Transcriptional condensates, membrane-less compartments within the nucleus of eukaryotic cells, have been found to play a critical role in activating genes in response to environmental stress. While previous research had shown their importance in mammalian cells, a recent research demonstrated their presence in yeast as well. This suggests that transcriptional condensates are an ancient and conserved tool used by eukaryotic cells to promote high-level gene expression for over a billion years.
The implications of this discovery extend beyond fundamental biology and into medicine. The heat shock response, which is regulated by transcriptional condensates, is an essential process for human health. In response to high temperatures, cells turn on molecular chaperones that help maintain protein stability. However, cancer cells can hijack this process to help mutated proteins stay folded, and neurodegenerative diseases such as Alzheimer’s disease are characterized by a lack of molecular chaperones that leads to excessive protein aggregation.
Recently, researchers at the University of Chicago led by Professor David Pincus conducted a study and found that transcriptional condensates, the same machinery that mammalian cells use to promote cellular differentiation, are also essential for activating genes in yeast in response to environmental stress. The study, published in Molecular Cell, suggests that transcriptional condensates are a conserved tool that eukaryotic cells have been using for over a billion years to promote high-level gene expression. These findings not only help explain how cells respond dynamically to environmental cues but also have implications for understanding human diseases such as cancer and neurodegeneration.
Transcriptional condensates are membrane-less compartments within the nucleus of the cell that concentrate transcriptional machinery, allowing for rapid and high-level transcription of specific critical genes under certain conditions, such as specifying a cell lineage or responding to stress. In response to high environmental temperatures, cells turn on molecular chaperones, which help maintain protein stability. This heat shock response is hijacked by cancer cells to help mutated proteins stay folded and gets broken down in neurodegenerative diseases such as Alzheimer’s disease, where a lack of molecular chaperones leads to excessive protein aggregation.
The study extends existing research on transcriptional condensates in mammalian cells into yeast and their heat shock response. The researchers used a series of genetic mutations to demonstrate that yeast cells use the same mechanism to coordinate the heat shock response. This is the first time these condensates have been seen in a non-eukaryotic species, demonstrating that these structures are very ancient, dating back to a very early common ancestor and conserved across species.
Previous research in mammalian cells had shown that eukaryotes use these membrane-less compartments to drive high-level gene expression by creating hubs where relevant DNA sequences and transcriptional activators can collect and drive transcription. The current study provides evidence that these genes are driven together in 3D space by these biomechanical condensates to facilitate gene transcription.
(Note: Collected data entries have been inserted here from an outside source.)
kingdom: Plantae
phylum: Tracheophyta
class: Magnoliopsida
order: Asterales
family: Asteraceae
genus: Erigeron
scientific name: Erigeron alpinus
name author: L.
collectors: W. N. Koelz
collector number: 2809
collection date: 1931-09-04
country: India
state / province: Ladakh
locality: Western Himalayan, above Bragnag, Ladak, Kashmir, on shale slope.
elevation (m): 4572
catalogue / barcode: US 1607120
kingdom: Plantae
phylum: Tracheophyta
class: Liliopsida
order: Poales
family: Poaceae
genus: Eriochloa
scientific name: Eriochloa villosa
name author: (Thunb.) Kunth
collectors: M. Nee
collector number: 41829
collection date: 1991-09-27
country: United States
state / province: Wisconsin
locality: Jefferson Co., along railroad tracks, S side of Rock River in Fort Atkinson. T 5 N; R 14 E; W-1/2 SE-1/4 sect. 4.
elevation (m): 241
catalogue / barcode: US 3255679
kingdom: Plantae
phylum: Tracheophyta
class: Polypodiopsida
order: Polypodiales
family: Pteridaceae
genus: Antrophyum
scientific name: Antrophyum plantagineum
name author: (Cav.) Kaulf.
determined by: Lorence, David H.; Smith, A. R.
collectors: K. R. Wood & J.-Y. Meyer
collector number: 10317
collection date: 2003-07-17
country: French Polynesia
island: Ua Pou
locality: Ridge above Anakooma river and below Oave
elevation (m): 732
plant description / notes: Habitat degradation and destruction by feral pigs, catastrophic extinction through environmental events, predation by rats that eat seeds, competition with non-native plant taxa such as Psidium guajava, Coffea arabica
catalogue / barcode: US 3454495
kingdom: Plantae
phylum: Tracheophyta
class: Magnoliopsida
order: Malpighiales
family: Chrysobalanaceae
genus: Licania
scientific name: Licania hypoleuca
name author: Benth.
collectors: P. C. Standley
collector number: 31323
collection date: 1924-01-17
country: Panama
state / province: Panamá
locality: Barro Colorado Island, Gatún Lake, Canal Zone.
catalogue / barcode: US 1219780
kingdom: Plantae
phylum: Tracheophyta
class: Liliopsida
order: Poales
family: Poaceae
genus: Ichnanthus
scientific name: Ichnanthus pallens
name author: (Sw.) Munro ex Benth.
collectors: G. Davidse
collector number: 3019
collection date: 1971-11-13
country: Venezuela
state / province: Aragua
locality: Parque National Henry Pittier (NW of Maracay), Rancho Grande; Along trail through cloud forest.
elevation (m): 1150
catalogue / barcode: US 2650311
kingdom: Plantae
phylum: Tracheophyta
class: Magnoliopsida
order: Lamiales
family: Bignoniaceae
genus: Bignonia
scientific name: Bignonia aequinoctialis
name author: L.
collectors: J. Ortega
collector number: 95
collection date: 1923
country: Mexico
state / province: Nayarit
The researchers say that this mechanism likely dates back to the dawn of life, and cells have been using it to promote high-level gene expression for over a billion years. The study also establishes a new model for the yeast heat shock response, demonstrating how genes come together to drive high levels of transcription activity during the stress response. The key gene, Hsf1, collects and concentrates these genes together in these transcriptional condensates and brings in other genes to drive this transcription.
As a next step, the team plans to further investigate the mechanism of transcriptional condensates, seeking to better understand how the condensates form and how they drive the 3D reorganization of the genome. Ultimately, better understanding the mechanism and its biological significance could pave the way for new medical treatments, if researchers are able to develop drugs that modulate the formation and activity of the condensates directly.
Understanding the mechanism of transcriptional condensates could pave the way for new medical treatments. Researchers could develop drugs that modulate the formation and activity of the condensates directly, potentially preventing the hijacking of the heat shock response by cancer cells or enhancing the response in neurodegenerative diseases. Additionally, better understanding how the condensates form and drive the 3D reorganization of the genome could lead to new insights into gene regulation and cellular differentiation, which could have implications for a variety of diseases.
Furthermore, the discovery that transcriptional condensates are an ancient and conserved tool used by eukaryotic cells highlights the importance of studying fundamental biological processes. By understanding how cells have evolved to respond dynamically to environmental cues, researchers can gain new insights into the mechanisms that underlie human health and disease.
Chowdhary S, Kainth AS, Paracha S, Gross DS, Pincus D. Inducible transcriptional condensates drive 3D genome reorganization in the heat shock response. Mol Cell. 2022 Nov 17;82(22):4386-4399.e7. doi: 10.1016/j.molcel.2022.10.013. Epub 2022 Nov 2.